Sunday, August 14, 2011

Cavalleria Rusticana as you've never heard it before

This was another instance of coming in the back door: I was trying to find the name of one of those old penny-arcade flip machines where you put in a penny or a nickel and turned a crank and looked in a little window and a big revolving thingammy with photos attached to it flipped around and provided a crude kind of motion picture. These were peep-show things that often showed mildly dirty movies, all of 30 seconds long. I couldn't find the name of it, so couldn't really get any information or see any YouTube clips on it. At some point, having gone through zoetrope and a bunch of other names I can't remember because they were so weird, gizmatrons and walbergerscopes and stuff, the name mutoscope popped out.

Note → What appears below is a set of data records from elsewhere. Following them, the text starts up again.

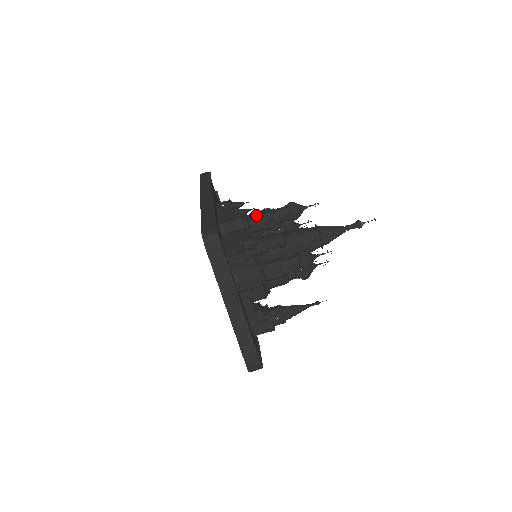
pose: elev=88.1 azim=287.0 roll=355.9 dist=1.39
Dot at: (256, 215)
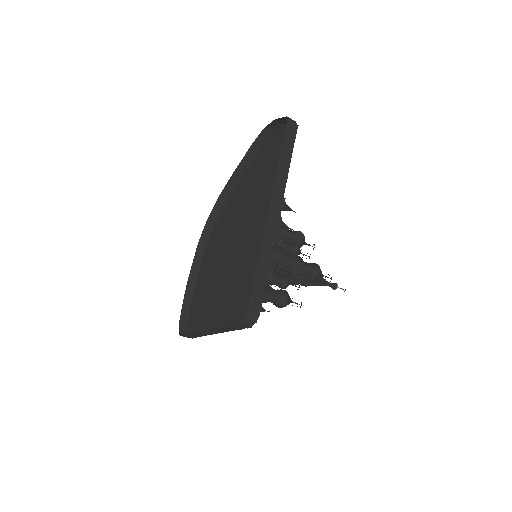
Dot at: (290, 264)
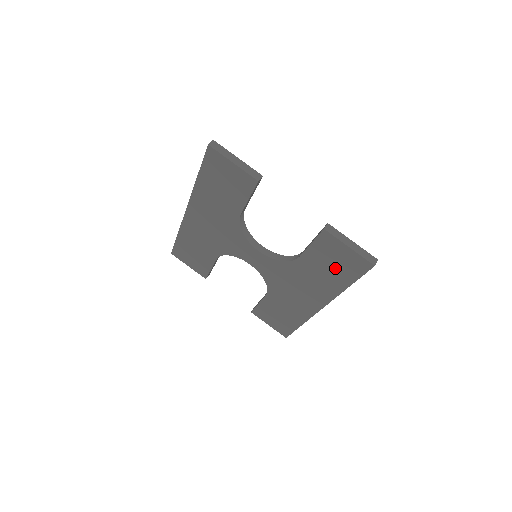
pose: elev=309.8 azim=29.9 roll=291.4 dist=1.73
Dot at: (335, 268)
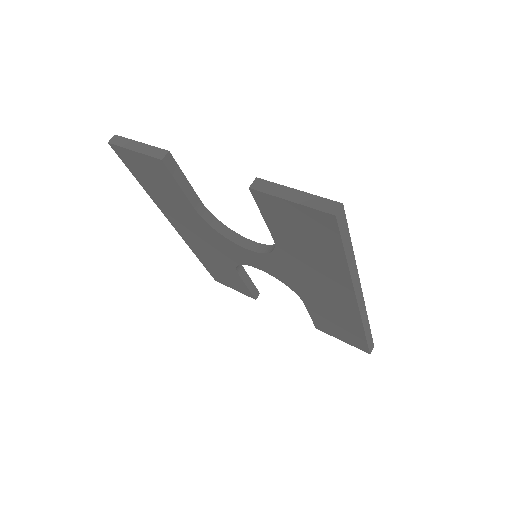
Dot at: (310, 240)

A funny thing to call it, but that's what it was. The few existing functional mutoscopes are pretty pathetic to look at, the photos all rotten at the edges like the underside of a mushroom. Women dance around with scanty clothing on, a man touches a woman's leg, two women get into bed and tickle each other, etc. Hot stuff. Ministers and arbiters of morals thundered against them:

Public response

In 1899, The Times printed a letter inveighing against "vicious demoralising picture shows in the penny-in-the-slot machines. It is hardly possible to exaggerate the corruption of the young that comes from exhibiting under a strong light, nude female figures represented as living and moving, going into and out of baths, sitting as artists' models etc. Similar exhibitions took place at Rhyl in the men's lavatory, but, owing to public denunciation, they have been stopped."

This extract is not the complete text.